A grand achievement in emotional game design

Neva will make me cry It almost happened at Summer Game Fest, as the game’s intro cinematic cut to black a minute into my time with the demo. I won’t reveal what happened in those first shots, but it broke my soul. It also perfectly prepared me for the heart-pounding danger and devastating beauty I would lose myself in for the next 45 minutes with my new best friend Neva the monster.


Nomada Studio

Every aspect Neva it’s breathtaking. It looks like a vivid watercolor illustration: Alba, the protagonist, has long, slender limbs, clouds of silver hair, and a flowing red dress that drapes gracefully behind her with every jump and fall. Neva is a furry and energetic young white wolf, and the two share a close bond that has been reinforced and tested many times in the demo.

The world Neva It feels a little more substantial compared to Gris, the game that put Nomada Studio on the map in 2018, but it’s still full of layers of magic. The landscapes beyond the 2D plane through which Alba and Neva flow have incredible depth – dense forests hiding secrets and mountain ranges rising above wide valleys, sharp peaks piercing the sky in the distance. The show features lush glades covered in vines and weeping branches, sunlight streaming through gaps in the leaves, as well as cave systems with dark, dense corridors. On time Neva takes a Frank Lloyd Wright approach to design, pushing players through claustrophobic forests that suddenly burst into fields of thick green grass, the camera pulling back to show just how small Alba and Neva really are in this setting.


Nomada Studio

Trees, leaves, rocks and roots make up the game’s side-scrolling playground, with sloping platforms and floating islands built mostly from stone. Touches of fantastical alien technology appear with increasing frequency as the show progresses, like hordes of complex black enemies with round white faces, mouths opening in silent screams.

Platforming Neva is intuitive. The game has minimal on-screen text, and instead direction comes from the environment, with soft highlights and sunken glows marking the right paths in a way that feels completely natural. I made my way through most areas of the demo, leaping to ledges on almost subconscious impulses, knowing I could trust the game’s subtle cues. There are areas of deep blackness that Alba must clear before Neva can progress, sometimes leaving the little monster behind for a moment, causing instant separation anxiety. Neva screams and shouts as she learns to navigate the world, and it’s sickening noises. I was aware of Nevada with every jump, making sure she would follow my path, reaching out to watch her full size leaps, petting her after each success and calling her name consistently.

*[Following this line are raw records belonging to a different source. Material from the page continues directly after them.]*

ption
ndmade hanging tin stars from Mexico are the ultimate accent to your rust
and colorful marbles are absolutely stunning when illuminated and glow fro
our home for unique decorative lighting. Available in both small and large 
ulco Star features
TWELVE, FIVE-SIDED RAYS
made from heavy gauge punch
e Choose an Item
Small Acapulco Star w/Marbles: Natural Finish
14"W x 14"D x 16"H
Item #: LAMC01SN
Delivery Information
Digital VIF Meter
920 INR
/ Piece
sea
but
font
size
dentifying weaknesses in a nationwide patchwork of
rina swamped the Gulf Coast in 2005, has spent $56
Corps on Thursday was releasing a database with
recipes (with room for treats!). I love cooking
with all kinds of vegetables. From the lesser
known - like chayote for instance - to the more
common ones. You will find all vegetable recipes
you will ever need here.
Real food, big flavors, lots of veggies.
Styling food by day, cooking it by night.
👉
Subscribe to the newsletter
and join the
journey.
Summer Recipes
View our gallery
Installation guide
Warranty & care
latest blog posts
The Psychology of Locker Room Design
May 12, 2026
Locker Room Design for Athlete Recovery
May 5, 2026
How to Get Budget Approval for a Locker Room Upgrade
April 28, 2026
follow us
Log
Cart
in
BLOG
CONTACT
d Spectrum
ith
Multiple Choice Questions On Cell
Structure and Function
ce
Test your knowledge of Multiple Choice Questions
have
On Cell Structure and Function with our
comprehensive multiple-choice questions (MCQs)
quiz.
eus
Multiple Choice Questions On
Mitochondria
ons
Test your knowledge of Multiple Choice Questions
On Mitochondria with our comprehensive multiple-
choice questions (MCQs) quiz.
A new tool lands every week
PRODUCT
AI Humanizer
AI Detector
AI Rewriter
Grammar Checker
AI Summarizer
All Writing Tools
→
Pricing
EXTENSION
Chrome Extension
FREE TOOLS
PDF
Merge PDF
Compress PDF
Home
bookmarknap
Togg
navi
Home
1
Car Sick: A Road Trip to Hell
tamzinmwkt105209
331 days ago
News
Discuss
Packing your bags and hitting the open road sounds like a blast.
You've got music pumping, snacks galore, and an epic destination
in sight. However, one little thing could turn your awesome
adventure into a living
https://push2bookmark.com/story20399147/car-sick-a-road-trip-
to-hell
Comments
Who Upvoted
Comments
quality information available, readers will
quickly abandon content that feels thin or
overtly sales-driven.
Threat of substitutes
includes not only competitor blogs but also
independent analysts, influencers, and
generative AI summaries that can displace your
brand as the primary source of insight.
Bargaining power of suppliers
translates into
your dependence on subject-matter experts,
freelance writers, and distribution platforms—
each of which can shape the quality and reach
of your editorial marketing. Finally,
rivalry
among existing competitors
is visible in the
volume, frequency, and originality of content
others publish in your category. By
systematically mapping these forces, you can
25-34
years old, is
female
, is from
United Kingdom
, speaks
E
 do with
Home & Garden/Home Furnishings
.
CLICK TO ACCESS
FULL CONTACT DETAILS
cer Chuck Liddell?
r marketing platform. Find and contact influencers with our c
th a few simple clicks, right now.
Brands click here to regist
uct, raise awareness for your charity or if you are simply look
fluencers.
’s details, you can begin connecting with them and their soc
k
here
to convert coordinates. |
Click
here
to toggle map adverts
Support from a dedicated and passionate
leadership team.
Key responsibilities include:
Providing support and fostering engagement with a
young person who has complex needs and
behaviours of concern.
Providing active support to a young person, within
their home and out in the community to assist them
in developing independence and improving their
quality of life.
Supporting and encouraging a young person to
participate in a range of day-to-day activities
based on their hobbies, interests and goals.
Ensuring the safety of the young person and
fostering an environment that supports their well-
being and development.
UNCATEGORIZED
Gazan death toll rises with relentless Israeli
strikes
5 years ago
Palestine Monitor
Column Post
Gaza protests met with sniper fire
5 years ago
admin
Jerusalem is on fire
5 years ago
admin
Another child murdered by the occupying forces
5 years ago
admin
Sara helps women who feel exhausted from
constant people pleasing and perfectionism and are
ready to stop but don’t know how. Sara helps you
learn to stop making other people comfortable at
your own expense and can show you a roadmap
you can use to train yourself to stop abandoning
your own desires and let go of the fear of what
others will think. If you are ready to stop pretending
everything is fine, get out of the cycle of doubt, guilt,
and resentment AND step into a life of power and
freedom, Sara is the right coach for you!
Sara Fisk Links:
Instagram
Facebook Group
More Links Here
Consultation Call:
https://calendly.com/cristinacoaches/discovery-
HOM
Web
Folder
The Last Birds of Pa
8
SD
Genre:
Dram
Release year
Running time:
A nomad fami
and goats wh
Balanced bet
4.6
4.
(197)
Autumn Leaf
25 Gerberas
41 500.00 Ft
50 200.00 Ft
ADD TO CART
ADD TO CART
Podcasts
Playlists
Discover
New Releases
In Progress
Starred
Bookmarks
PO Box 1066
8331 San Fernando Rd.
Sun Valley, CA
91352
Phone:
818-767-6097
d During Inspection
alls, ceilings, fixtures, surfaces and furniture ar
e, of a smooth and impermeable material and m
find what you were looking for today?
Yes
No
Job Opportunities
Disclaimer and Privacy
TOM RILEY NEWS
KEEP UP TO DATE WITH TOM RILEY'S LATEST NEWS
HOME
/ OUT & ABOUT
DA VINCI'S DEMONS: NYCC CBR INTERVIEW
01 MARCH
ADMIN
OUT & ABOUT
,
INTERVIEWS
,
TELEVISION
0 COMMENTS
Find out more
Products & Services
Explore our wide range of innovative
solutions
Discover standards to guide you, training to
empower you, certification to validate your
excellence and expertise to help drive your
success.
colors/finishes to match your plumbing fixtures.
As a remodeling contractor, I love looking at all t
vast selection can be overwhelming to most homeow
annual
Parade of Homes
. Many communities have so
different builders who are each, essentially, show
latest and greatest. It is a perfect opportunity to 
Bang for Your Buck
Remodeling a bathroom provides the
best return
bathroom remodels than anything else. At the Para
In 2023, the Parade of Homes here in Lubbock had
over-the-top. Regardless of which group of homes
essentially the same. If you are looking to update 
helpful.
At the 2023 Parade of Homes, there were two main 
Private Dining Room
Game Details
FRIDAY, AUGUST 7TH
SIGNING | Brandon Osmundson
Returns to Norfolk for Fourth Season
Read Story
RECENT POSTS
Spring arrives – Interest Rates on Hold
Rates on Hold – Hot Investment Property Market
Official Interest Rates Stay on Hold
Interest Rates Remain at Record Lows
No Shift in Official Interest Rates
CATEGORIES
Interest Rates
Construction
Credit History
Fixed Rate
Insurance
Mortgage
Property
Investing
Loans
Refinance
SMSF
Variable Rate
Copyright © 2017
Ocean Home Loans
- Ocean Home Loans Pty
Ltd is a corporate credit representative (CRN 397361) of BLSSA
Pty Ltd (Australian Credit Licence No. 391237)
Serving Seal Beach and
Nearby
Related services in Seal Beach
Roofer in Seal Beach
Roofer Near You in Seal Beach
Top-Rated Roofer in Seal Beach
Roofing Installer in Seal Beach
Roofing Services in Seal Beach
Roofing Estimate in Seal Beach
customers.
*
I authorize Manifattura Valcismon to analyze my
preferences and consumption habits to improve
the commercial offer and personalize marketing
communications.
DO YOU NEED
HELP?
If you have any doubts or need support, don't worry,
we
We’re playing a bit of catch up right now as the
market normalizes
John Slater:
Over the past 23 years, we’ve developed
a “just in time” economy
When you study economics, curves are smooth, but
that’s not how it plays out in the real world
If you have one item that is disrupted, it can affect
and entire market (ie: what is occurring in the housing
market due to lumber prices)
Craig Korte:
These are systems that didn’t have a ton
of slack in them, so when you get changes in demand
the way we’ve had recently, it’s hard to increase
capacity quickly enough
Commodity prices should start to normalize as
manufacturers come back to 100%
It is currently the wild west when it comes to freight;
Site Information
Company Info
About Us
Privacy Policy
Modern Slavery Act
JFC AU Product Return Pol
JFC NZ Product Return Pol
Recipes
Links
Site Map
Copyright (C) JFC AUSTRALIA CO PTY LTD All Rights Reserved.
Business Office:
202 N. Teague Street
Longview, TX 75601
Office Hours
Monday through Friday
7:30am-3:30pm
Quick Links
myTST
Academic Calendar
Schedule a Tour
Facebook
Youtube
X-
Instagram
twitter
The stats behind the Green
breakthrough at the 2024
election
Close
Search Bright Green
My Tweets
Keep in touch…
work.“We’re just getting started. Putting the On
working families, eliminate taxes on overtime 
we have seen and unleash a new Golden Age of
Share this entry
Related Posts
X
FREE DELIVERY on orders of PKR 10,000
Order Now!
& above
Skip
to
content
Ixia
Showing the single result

Alba’s voice is like a fairy, and the way she says: “Neva? Neva. Nevaaa!” turned into an earworm I couldn’t shake. After coming home from Summer Game Fest and being reunited with my two little dogs, I was walking around the house asking, “Neva?” as if they were their names. It’s been a very messy time for them, but they’ve had a few extra treats, so it’s all good.

Battle Neva Alba’s sword feels intuitive as a platformer with simple inputs that deliver satisfying hits. Enemies, long-legged creatures that appear from dark puddles in the ground, jab at Alba with their barbed fingers and shoot deadly spikes at him, but they’re pretty easy to dispatch one-on-one. Alba is able to get incredibly close to each creature before taking damage, and this generous proximity makes fight scenes feel like a dance in constant motion and minimal pauses. I didn’t die until I got to the boss fight at the end of the demo, where Neva and I had to fight a giant creature, dodging its attacks by double jumping around it and slicing its legs and back. After three deaths I beat the boss and the stage felt like a fitting climax to everything I had learned so far.


Nomada Studio

I am sure that every preview Neva (including this one) will highlight how quickly and easily the game can make players cry, and I want to take a moment to acknowledge the magnitude of that achievement. The bond that Nomada Studio creates between Neva and Alba is incredibly strong, and that kind of emotional connection doesn’t just happen when you put an animal and a human in the same scene. Neva is a constant source of anxiety and joy: Bala must be protected at all costs, and she feels like a physical part of Alba’s existence, necessary for the hero’s survival. Neva builds on their shared trauma, and each following mechanic strengthens their partnership – protect, marry, repeat. Neva and Alba need each other, and their shared love resonates through every frame of the game.

guaranteed, Neva will make me cry

Neva should come out PC and PlayStation 5 this year was developed by Nomada Studio and published by Devolver Digital.

Find out all the news from Summer Game Fest 2024 here!